**What you have to do:**
Reproduce the items verbatim from their first line up to and including the line that contains "Pour créer une".

*** Records for the exercise ***

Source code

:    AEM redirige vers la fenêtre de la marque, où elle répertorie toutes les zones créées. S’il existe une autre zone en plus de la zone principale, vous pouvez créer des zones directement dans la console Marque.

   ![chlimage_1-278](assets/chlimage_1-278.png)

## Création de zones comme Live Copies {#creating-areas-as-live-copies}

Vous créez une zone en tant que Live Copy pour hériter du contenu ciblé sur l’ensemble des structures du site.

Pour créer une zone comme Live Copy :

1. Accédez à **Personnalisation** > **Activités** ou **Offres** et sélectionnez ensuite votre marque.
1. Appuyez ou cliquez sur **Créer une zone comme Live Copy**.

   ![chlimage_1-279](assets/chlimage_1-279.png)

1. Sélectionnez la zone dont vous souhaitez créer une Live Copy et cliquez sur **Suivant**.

*** End of Records for the exercise ***

**Response to this exercise:**
Source code

:    AEM redirige vers la fenêtre de la marque, où elle répertorie toutes les zones créées. S’il existe une autre zone en plus de la zone principale, vous pouvez créer des zones directement dans la console Marque.

   ![chlimage_1-278](assets/chlimage_1-278.png)

## Création de zones comme Live Copies {#creating-areas-as-live-copies}

Vous créez une zone en tant que Live Copy pour hériter du contenu ciblé sur l’ensemble des structures du site.

Pour créer une zone comme Live Copy :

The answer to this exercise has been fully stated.